_Instruction_
Write every line below out again exactly, images omitted.

┏━━

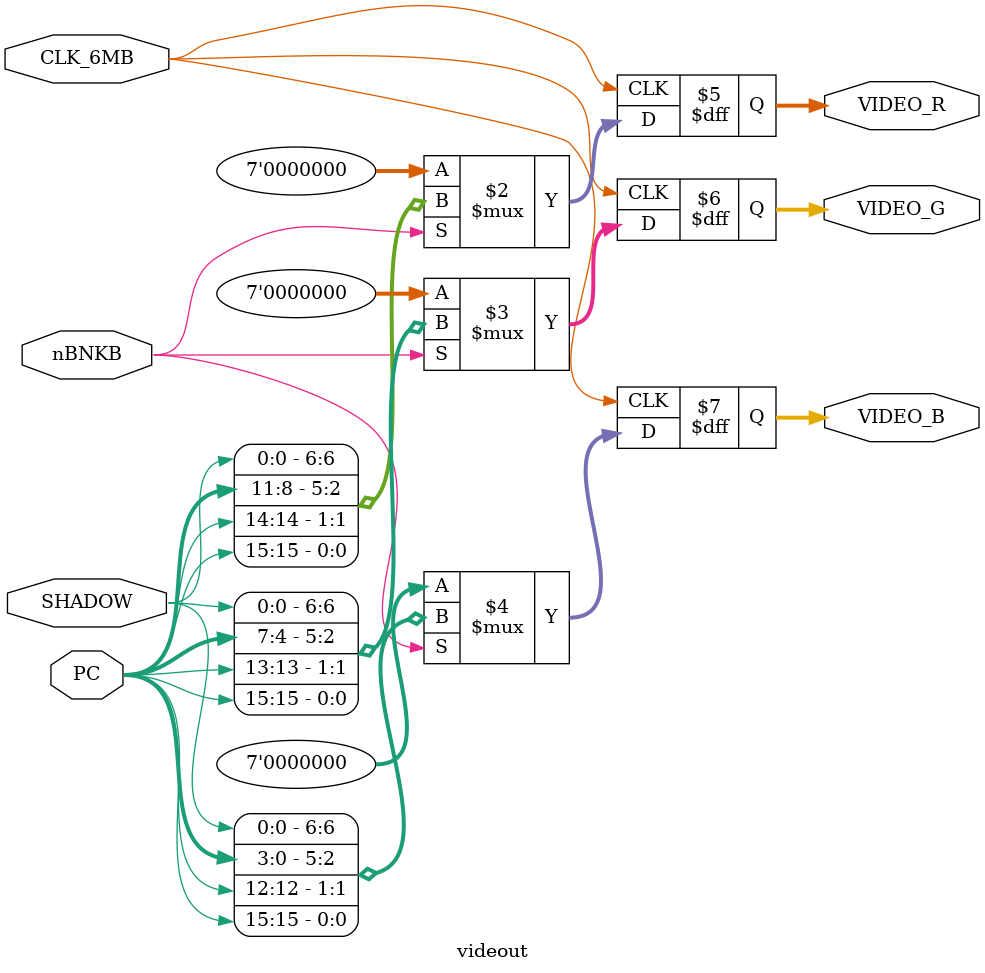
<source format=v>
`timescale 10ns/10ns

module videout(
	input CLK_6MB,
	input nBNKB,
	input SHADOW,
	input [15:0] PC,
	output reg [6:0] VIDEO_R,
	output reg [6:0] VIDEO_G,
	output reg [6:0] VIDEO_B
);

	// Color data latch/blanking
	always @(posedge CLK_6MB)
	begin
		VIDEO_R <= nBNKB ? {SHADOW, PC[11:8], PC[14], PC[15]} : 7'b0000000;
		VIDEO_G <= nBNKB ? {SHADOW, PC[7:4], PC[13], PC[15]} : 7'b0000000;
		VIDEO_B <= nBNKB ? {SHADOW, PC[3:0], PC[12], PC[15]} : 7'b0000000;
	end
	
endmodule

</source>
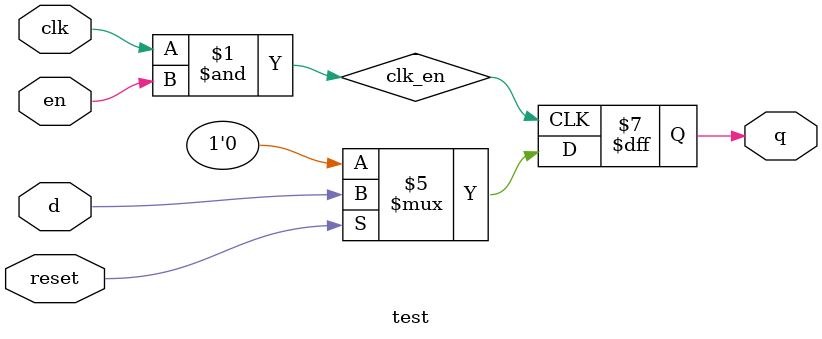
<source format=v>
module test (q, clk, en, reset, d);
output q;
input clk, en, reset, d;
reg q;
wire clk, en, reset, d;
wire clk_en;
and U_and_1(clk_en, clk, en);//warning
always @( posedge clk_en)//or negedge reset )
if ( ~reset )
q <= 1'b0;
else
q <= d;
endmodule


</source>
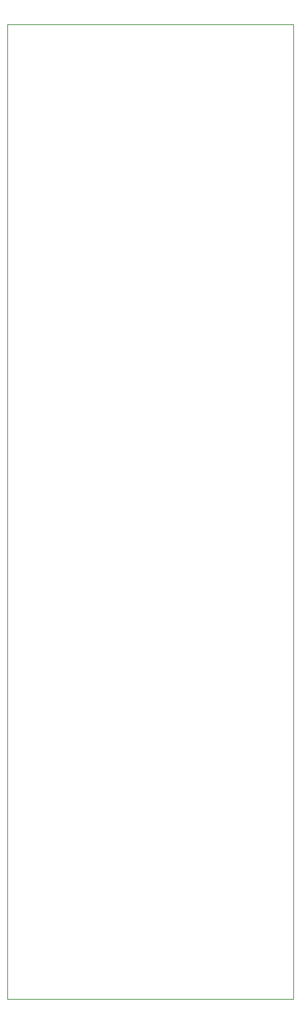
<source format=gko>
G04 Layer: BoardOutlineLayer*
G04 EasyEDA v6.5.47, 2024-11-13 16:13:54*
G04 1c16752ac9c043d0a5978040c22a04db,28dbc4cd0de04f76b295d4d1f3f9c80b,10*
G04 Gerber Generator version 0.2*
G04 Scale: 100 percent, Rotated: No, Reflected: No *
G04 Dimensions in millimeters *
G04 leading zeros omitted , absolute positions ,4 integer and 5 decimal *
%FSLAX45Y45*%
%MOMM*%

%ADD10C,0.2540*%
D10*
X0Y0D02*
G01*
X9999979Y0D01*
X9999979Y-33999932D01*
X0Y-33999932D01*
X0Y0D01*

%LPD*%
M02*

</source>
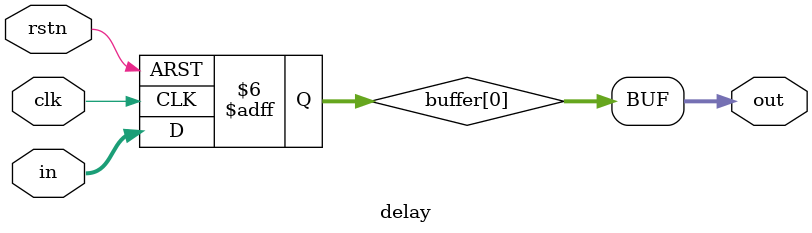
<source format=v>
`timescale 1ns / 1ps


module delay
    #(parameter N = 1, parameter BW = 48) 
    (
        input           clk,
        input           rstn,
        input  [BW-1:0] in,
        output [BW-1:0] out
    );
    
    integer i;
    reg [BW-1:0] buffer [N-1:0];

    always @(posedge clk or negedge rstn) begin
        if (!rstn) begin
            // Reset all register delay t0 0
            for (i = 0; i < N; i = i + 1) begin
                buffer[i] <= {BW{1'b0}};
            end

        end else begin
            // Shift input value into array
            buffer[0] <= in;  // Storing current input
            for (i = 1; i < N; i = i + 1) begin
                buffer[i] <= buffer[i-1];  // Storing value from previous register
            end

        end
    end
    
    assign out = buffer[N-1]; 
    
endmodule

</source>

┗━━

_Output below_
<source format=v>
`timescale 10ns/10ns

module videout(
	input CLK_6MB,
	input nBNKB,
	input SHADOW,
	input [15:0] PC,
	output reg [6:0] VIDEO_R,
	output reg [6:0] VIDEO_G,
	output reg [6:0] VIDEO_B
);

	// Color data latch/blanking
	always @(posedge CLK_6MB)
	begin
		VIDEO_R <= nBNKB ? {SHADOW, PC[11:8], PC[14], PC[15]} : 7'b0000000;
		VIDEO_G <= nBNKB ? {SHADOW, PC[7:4], PC[13], PC[15]} : 7'b0000000;
		VIDEO_B <= nBNKB ? {SHADOW, PC[3:0], PC[12], PC[15]} : 7'b0000000;
	end
	
endmodule

</source>
<source format=v>
module test (q, clk, en, reset, d);
output q;
input clk, en, reset, d;
reg q;
wire clk, en, reset, d;
wire clk_en;
and U_and_1(clk_en, clk, en);//warning
always @( posedge clk_en)//or negedge reset )
if ( ~reset )
q <= 1'b0;
else
q <= d;
endmodule


</source>
<source format=gko>
G04 Layer: BoardOutlineLayer*
G04 EasyEDA v6.5.47, 2024-11-13 16:13:54*
G04 1c16752ac9c043d0a5978040c22a04db,28dbc4cd0de04f76b295d4d1f3f9c80b,10*
G04 Gerber Generator version 0.2*
G04 Scale: 100 percent, Rotated: No, Reflected: No *
G04 Dimensions in millimeters *
G04 leading zeros omitted , absolute positions ,4 integer and 5 decimal *
%FSLAX45Y45*%
%MOMM*%

%ADD10C,0.2540*%
D10*
X0Y0D02*
G01*
X9999979Y0D01*
X9999979Y-33999932D01*
X0Y-33999932D01*
X0Y0D01*

%LPD*%
M02*

</source>
<source format=v>
`timescale 1ns / 1ps


module delay
    #(parameter N = 1, parameter BW = 48) 
    (
        input           clk,
        input           rstn,
        input  [BW-1:0] in,
        output [BW-1:0] out
    );
    
    integer i;
    reg [BW-1:0] buffer [N-1:0];

    always @(posedge clk or negedge rstn) begin
        if (!rstn) begin
            // Reset all register delay t0 0
            for (i = 0; i < N; i = i + 1) begin
                buffer[i] <= {BW{1'b0}};
            end

        end else begin
            // Shift input value into array
            buffer[0] <= in;  // Storing current input
            for (i = 1; i < N; i = i + 1) begin
                buffer[i] <= buffer[i-1];  // Storing value from previous register
            end

        end
    end
    
    assign out = buffer[N-1]; 
    
endmodule

</source>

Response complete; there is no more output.